3. Does my discomfort feel self-focused, or other-focused? By nature, empathetic concern is focused on our response to the needs of others, while distress is focused on our own responses. If you observe that your empathy has moved away from the well-being of someone else and is instead turned inward, what you’re feeling is empathetic distress.
4. Am I feeling the need to avoid parts of my life? Empathetic concern can often be recharging and activating for helping professionals. It can move us toward using our skills to offer support to a person in need, even outside of sessions. Empathetic distress has the opposite effect, and can result in us wanting to avoid the negative feelings that have shown up for us. This can present as taking extra sick days, cancelling appointments without cause, or increased isolation in your personal life.
How to Combat Empathetic Distress
Once you recognize what you’re feeling as empathetic distress, there are many ways you can address it and move forward. I have four ways here that can act as a starting point for coping with empathetic distress. If you incorporate these strategies into your daily routine and mindset, they can also serve as a proactive way to ward off empathic distress before it happens.

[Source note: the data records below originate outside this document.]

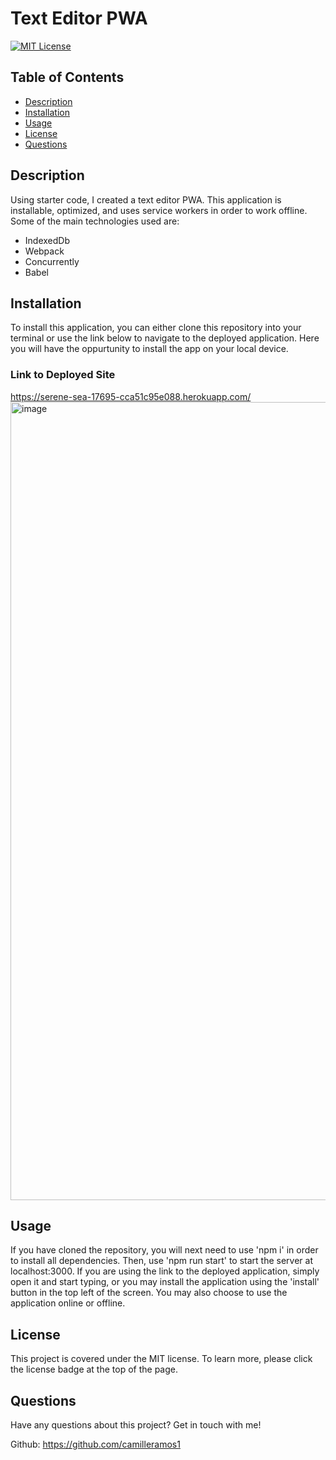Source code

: # Text Editor PWA

[![MIT License](https://img.shields.io/badge/License-MIT-blue)](https://opensource.org/licenses/MIT)

## Table of Contents
* [Description](#description)
* [Installation](#installation)
* [Usage](#usage)
* [License](#license)
* [Questions](#questions)

## Description
Using starter code, I created a text editor PWA. This application is installable, optimized, and uses service workers in order to work offline.  Some of the main technologies used are: 
* IndexedDb
* Webpack
* Concurrently 
* Babel

## Installation
To install this application, you can either clone this repository into your terminal or use the link below to navigate to the deployed application. Here you will have the oppurtunity to install the app on your local device. 

### Link to Deployed Site
https://serene-sea-17695-cca51c95e088.herokuapp.com/
<img width="1277" alt="image" src="https://github.com/camilleramos1/text-editor/assets/129894673/a0993240-f3f3-4559-9d2a-a3fbc811857d">


## Usage
If you have cloned the repository, you will next need to use 'npm i' in order to install all dependencies. Then, use 'npm run start' to start the server at localhost:3000. If you are using the link to the deployed application, simply open it and start typing, or
you may install the application using the 'install' button in the top left of the screen. You may also choose to use the application online or offline. 

## License
This project is covered under the MIT license. To learn more, please click the license badge at the top of the page.

## Questions
Have any questions about this project? Get in touch with me!

Github: https://github.com/camilleramos1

1. Shift to compassion. This probably isn’t a tough sell to helping professionals. At the same time though, it’s an active choice we have to make. If you’ve noticed another person’s situation has left you feeling self-focused and drained, can you use your natural and developed skills of compassion to shift the attention back to their needs? If you can do so, you’ll start to move back towards concern and the positive actions you can take there.
2. Focus on self-compassion. This might be harder for helping professionals to prioritize. I’ve noticed anecdotally that people who are the best at showing other people compassion have a harder time turning it inward for themselves. That means you have to make a conscious choice to speak to yourself the same way you would to a friend, or a client. If you’d like help showing yourself compassion, I recommend the work of Dr. Kirsten Neff.
3. Consider mindfulness practices. There’s a reason mindfulness is so highly recommended for so many concerns—it works! If you don’t feel like you’re in a space to take on a meditation practice, see how you can work mindfulness into other activities you’re already doing, like walking, eating, cleaning, or spending time with your loved ones. Bonus points if you’re able to turn off your phone and step away from the news during these activities.
4. Assess your own health and well-being. If you’ve been managing empathetic distress for a long time, chances are your health and well-being have paid the price. Get into a regular habit of assessing all aspects of your health—physical, mental, emotional, spiritual, and social. Then choose one area that you can make a change to improve how you care for yourself. Once that becomes a habit, add another one for another aspect of your health. Slowly, you’ll build a routine that allows you to care for all aspects of your well-being in a way that feels sustainable.
Our capacity for empathy is what drew many of us to the work we do. Don’t let it become the thing that pulls you away from that work. When you make it a priority to take care of yourself, you’ll be able to lead a more balanced life, and show up with your best self in everything you do.